Why are guns such a focus for you when so many things that are commonly accepted are far more dangerous?  Why don't we regulate pools more?  How about lakes and oceans?  Why not have mandatory swimming tests and armed lifeguards checking cards that indicate registration into a national accepted swimming proficiency institution?  Why is surfing allowed at all?  How about water skiing?


----------



## Makalakumu (Apr 14, 2013)

jezr74 said:


> Wonder what the 4 above it are for people over 14.



The answer is cheeseburgers.  You're going to die from a cheeseburger with more regularity than from a gun.  

Ban cheeseburgers.


----------



## arnisador (Apr 14, 2013)

jezr74 said:


> For children yes. Wonder what the 4 above it are for people over 14.
> 
> Some places do take it seriously though and have tough penalties.



There are usually fence laws--and if not, insurance will likely compel it anyway. 

If you drown in your own pool, that's sad. If your kids do, all the more so. But you're making a decision affecting only those who willingly choose to enter the pool. Hence there might be a comparison to gun accidental shootings, and with a stretch to gun suicides, but not to gun murders. Those affect other people who did not choose to take that risk. When someone uses a swimming pool to murder 20+ elementary schoolkids in their classrooms, let's have a discussion about this.

You have a lot of freedom in this country regarding what you can do in/at your own house, and what risks you can choose to take for yourself. If you're not in the military, you probably don't _need _to parachute. If parachuters were regularly landing on people on unaware the ground and killing them, we'd probably have a discussion about this.

The comparison only starts to make sense if I can "opt-out" of gun violence like I can opt-out of swimming in your swimming pool. But since a gun can be used against me without my permission, the comparison is meaningless.


----------



## Makalakumu (Apr 14, 2013)

arnisador said:


> The comparison only starts to make sense if I can "*opt-out*" of gun violence like I can opt-out of swimming in your swimming pool. But since a gun can be used against me without my permission, the comparison is meaningless.



Do you support the TSA's searching of every person who flies on an airplane because of terrorism?  You mentioned opting out.  

Speaking of opting out, do you opt out of cheeseburgers?  How about alcohol?  Do you opt out of driving?  You can opt out of a lot of things in this life that can kill you quicker than firearms, but it would make your life a lot more inconvenient.  I'd like you to write down your diet for the last week let us know how many things you are opting out on that are far more dangerous than firearms.


----------



## billc (Apr 14, 2013)

Any laws you make about guns will only affect the law abiding ordinary citizen.  By implementing bans on all or certain types of guns, you disarm the law abiding and arm the criminal.  You are making the choice to increase the number of victims, not decrease them because all of the people who use guns to defend themselves will now have to accept being raped, robbed, tortured or murdered by those who choose to break the law and use guns to enforce their will on others.  Even if the attacker himself does not use a gun, you are telling the victim, you may only use your empty hands to prevent the attacker from beating you with a baseball bat or slash or stab you with a knife.  If you are alone, and their are 2 or more attackers, you must simply do your best to defend yourself, at a disadvantage, especially if they are armed, or simply, quietly submit to them...and hope that they only hurt you a little, or let you live...by their choice, not yours.   If you look at the crime stats from the F.B.I. on crimes with knives, and attacks by hands and feet, you are telling other victims, who in the past saved themselves with guns, that they are no longer allowed to stop those attacks with the most effective means of stopping them, and that they must now submit to those attacks, and rely on the police and medical professionals to come to their aid...most likely after their lives have been changed forever.
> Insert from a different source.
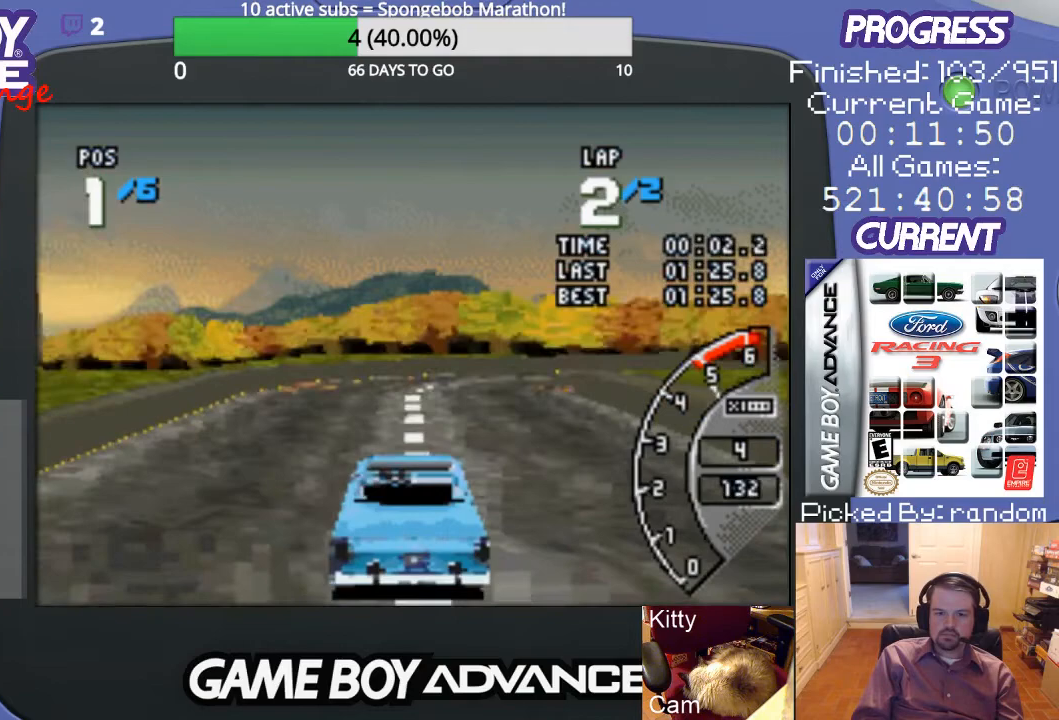
{"buttons": ["DPAD_RIGHT"], "events": [[133, "DPAD_RIGHT", "down"], [500, "A", "up"]]}
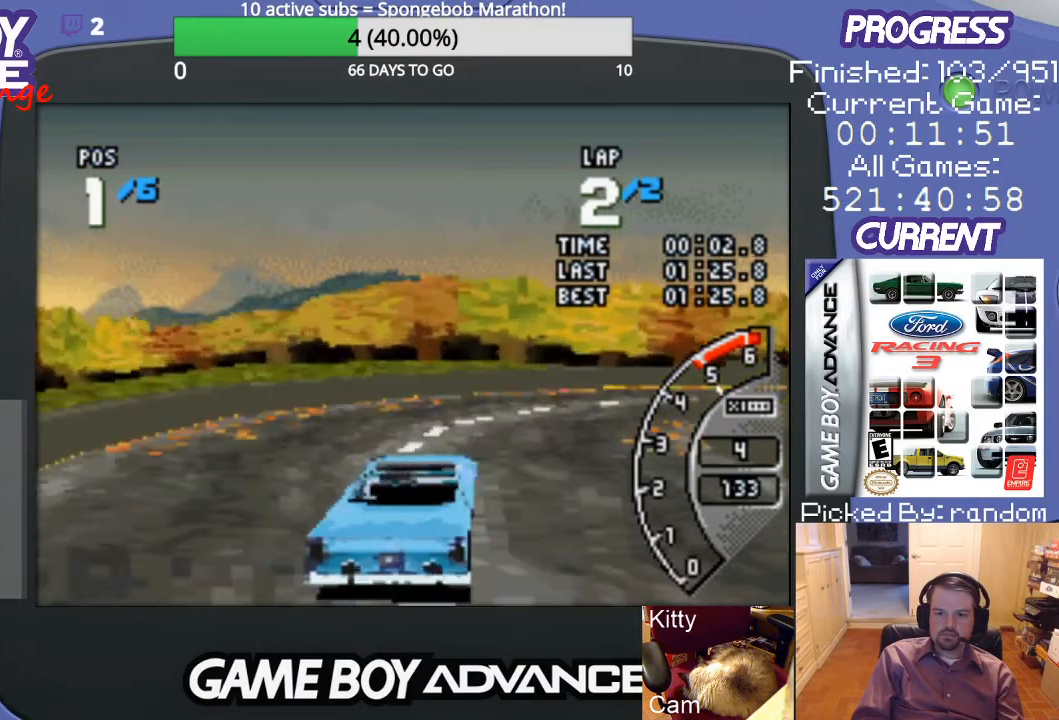
{"buttons": ["DPAD_RIGHT"], "events": []}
That is what you do with each gun law you pass...

The theater shootings and the Sandy Hook shootings are rare events...the murder of individuals by criminals with guns and knives and other weapons happen around the country, every day, in vast numbers, far more than the individual mass shootings.  You are saying, deny guns to the innocent in order to really do nothing to stop the theater shootings or Sandy Hook and by doing that, you condemn thousands if not tens of thousands of innocent people every year to humiliation, injury and death...and you still won't save the children in the next "Gun Free" zone that we call schools.


----------



## arnisador (Apr 14, 2013)

billc said:


> If you look at the crime stats from the F.B.I. on crimes with knives, and attacks by hands and feet, you are telling other victims, who in the past saved themselves with guns



What are the FBI stats. on self-defense with guns?


----------



## billc (Apr 14, 2013)

They only count bodies on the ground, and I am not even sure they denote good dead bodies from bad dead bodies...and they don't record events like my freind who warned off two attackers by merely clearing his holstered weapon...but the gun grabbers don't care because seeing those incidents takes hard mental work...they only believe what they can see...even when that isn't even close to revealing the truth of the situation...and yet they are happy to let innocent people become victims...


----------



## Makalakumu (Apr 14, 2013)

arnisador said:


> What are the FBI stats. on self-defense with guns?



It doesn't matter.  You're mind is made up and you think you have the right to force everyone else to accept your level of risk.


----------



## billc (Apr 14, 2013)

here are some stats on victims murdered by criminals...using guns...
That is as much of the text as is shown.